• Your assignment
State the number of lines in the records underneath where the word "datos" turns up, and say nothing else.
[Data for analysis Boundary: Start]
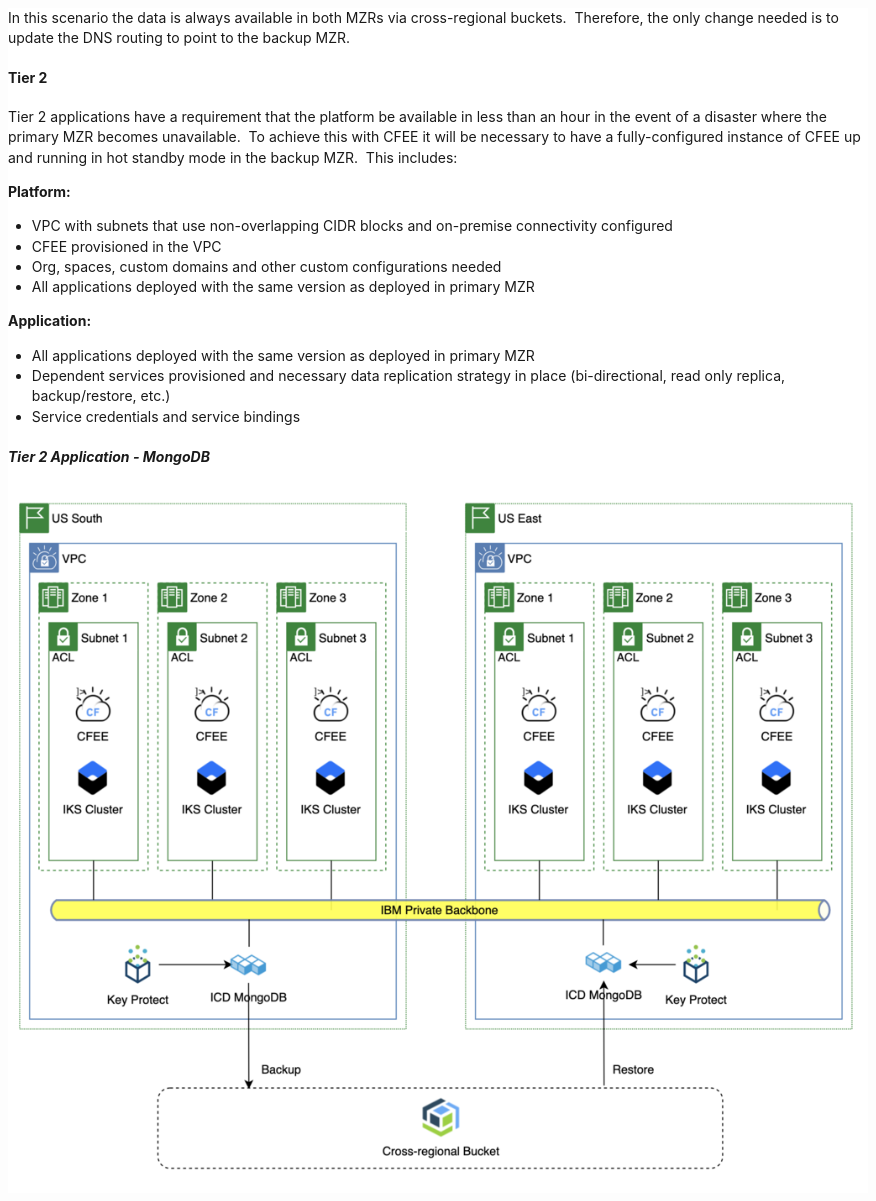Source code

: In this scenario the data is always available in both MZRs via cross-regional buckets.  Therefore, the only change needed is to update the DNS routing to point to the backup MZR.


#### Tier 2

Tier 2 applications have a requirement that the platform be available in less than an hour in the event of a disaster where the primary MZR becomes unavailable.  To achieve this with CFEE it will be necessary to have a fully-configured instance of CFEE up and running in hot standby mode in the backup MZR.  This includes:

**Platform:**
- VPC with subnets that use non-overlapping CIDR blocks and on-premise connectivity configured
- CFEE provisioned in the VPC
- Org, spaces, custom domains and other custom configurations needed
- All applications deployed with the same version as deployed in primary MZR

**Application:**
- All applications deployed with the same version as deployed in primary MZR
- Dependent services provisioned and necessary data replication strategy in place (bi-directional, read only replica, backup/restore, etc.)
- Service credentials and service bindings

##### Tier 2 Application - MongoDB

![Tier 2 Application - MongoDB](images/tier-2-app-mongodb.png)
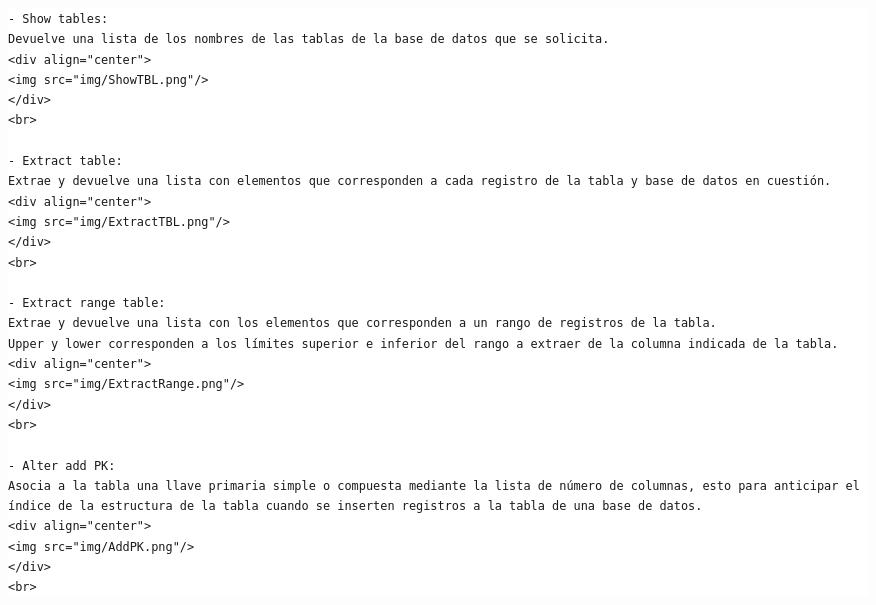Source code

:     - Show tables:  
    Devuelve una lista de los nombres de las tablas de la base de datos que se solicita.
    <div align="center">
    <img src="img/ShowTBL.png"/>
    </div>
    <br>

    - Extract table:  
    Extrae y devuelve una lista con elementos que corresponden a cada registro de la tabla y base de datos en cuestión.
    <div align="center">
    <img src="img/ExtractTBL.png"/>
    </div>
    <br>

    - Extract range table:  
    Extrae y devuelve una lista con los elementos que corresponden a un rango de registros de la tabla.
    Upper y lower corresponden a los límites superior e inferior del rango a extraer de la columna indicada de la tabla.
    <div align="center">
    <img src="img/ExtractRange.png"/>
    </div>
    <br>

    - Alter add PK:  
    Asocia a la tabla una llave primaria simple o compuesta mediante la lista de número de columnas, esto para anticipar el índice de la estructura de la tabla cuando se inserten registros a la tabla de una base de datos.
    <div align="center">
    <img src="img/AddPK.png"/>
    </div>
    <br>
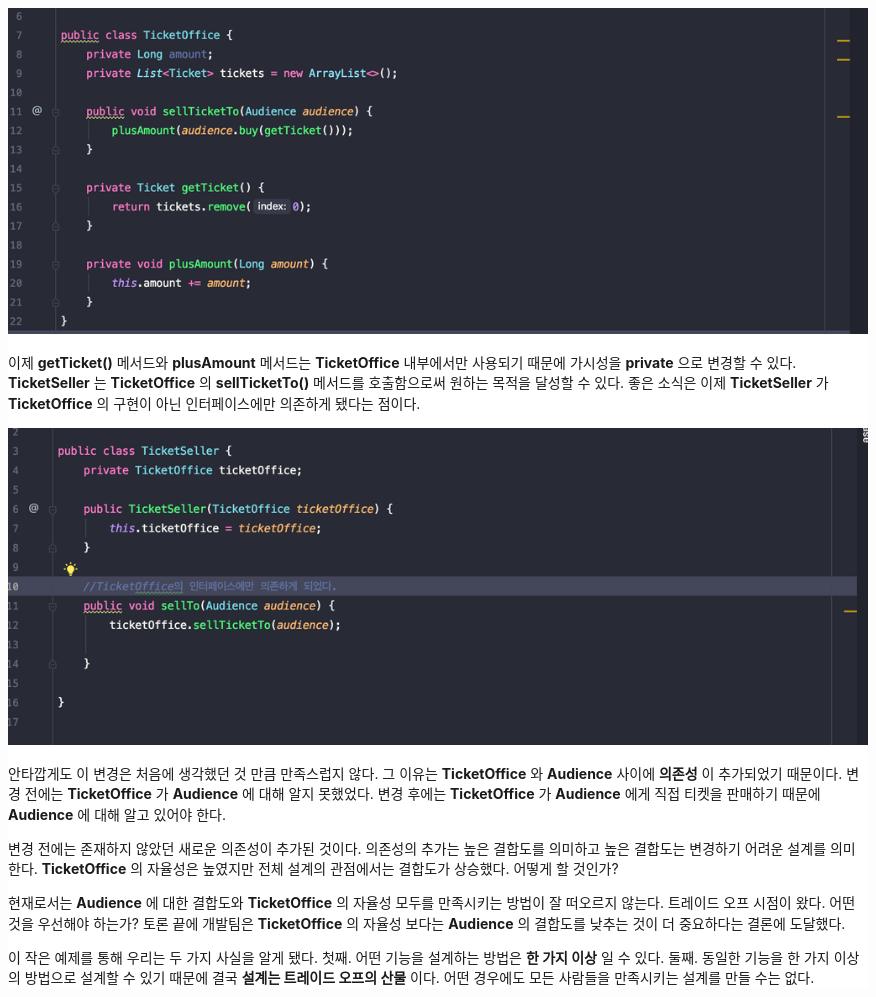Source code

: <img src="/assets/img/object/ch1/img10.png" width="100%" height="auto">

이제 __getTicket()__ 메서드와 __plusAmount__ 메서드는 __TicketOffice__ 내부에서만 사용되기 때문에 가시성을 __private__ 으로 변경할 수 있다.
__TicketSeller__ 는 __TicketOffice__ 의 __sellTicketTo()__ 메서드를 호출함으로써 원하는 목적을 달성할 수 있다. 좋은 소식은 이제 __TicketSeller__ 가 __TicketOffice__ 의 구현이 아닌 인터페이스에만 의존하게 됐다는 점이다.

<img src="/assets/img/object/ch1/img11.png" width="100%" height="auto">

안타깝게도 이 변경은 처음에 생각했던 것 만큼 만족스럽지 않다. 그 이유는 __TicketOffice__ 와 __Audience__ 사이에 __의존성__ 이 추가되었기 때문이다. 변경 전에는 __TicketOffice__ 가 __Audience__ 에 대해 알지 못했었다. 변경 후에는 __TicketOffice__ 가 __Audience__ 에게 직접 티켓을 판매하기 때문에 __Audience__ 에 대해 알고 있어야 한다.

변경 전에는 존재하지 않았던 새로운 의존성이 추가된 것이다. 의존성의 추가는 높은 결합도를 의미하고 높은 결합도는 변경하기 어려운 설계를 의미한다. __TicketOffice__ 의 자율성은 높였지만 전체 설계의 관점에서는 결합도가 상승했다. 어떻게 할 것인가?

현재로서는 __Audience__ 에 대한 결합도와 __TicketOffice__ 의 자율성 모두를 만족시키는 방법이 잘 떠오르지 않는다. 트레이드 오프 시점이 왔다. 어떤 것을 우선해야 하는가? 토론 끝에 개발팀은 __TicketOffice__ 의 자율성 보다는 __Audience__ 의 결합도를 낮추는 것이 더 중요하다는 결론에 도달했다.

이 작은 예제를 통해 우리는 두 가지 사실을 알게 됐다.
첫째. 어떤 기능을 설계하는 방법은 __한 가지 이상__ 일 수 있다.
둘째. 동일한 기능을 한 가지 이상의 방법으로 설계할 수 있기 때문에 결국 __설계는 트레이드 오프의 산물__ 이다. 어떤 경우에도 모든 사람들을 만족시키는 설계를 만들 수는 없다.
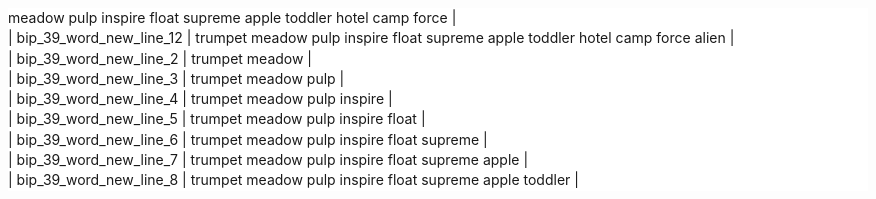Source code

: meadow
pulp
inspire
float
supreme
apple
toddler
hotel
camp
force |  
| bip_39_word_new_line_12 | trumpet
meadow
pulp
inspire
float
supreme
apple
toddler
hotel
camp
force
alien |  
| bip_39_word_new_line_2 | trumpet
meadow |  
| bip_39_word_new_line_3 | trumpet
meadow
pulp |  
| bip_39_word_new_line_4 | trumpet
meadow
pulp
inspire |  
| bip_39_word_new_line_5 | trumpet
meadow
pulp
inspire
float |  
| bip_39_word_new_line_6 | trumpet
meadow
pulp
inspire
float
supreme |  
| bip_39_word_new_line_7 | trumpet
meadow
pulp
inspire
float
supreme
apple |  
| bip_39_word_new_line_8 | trumpet
meadow
pulp
inspire
float
supreme
apple
toddler |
[Data for analysis Boundary: End]
• Exercise answer
3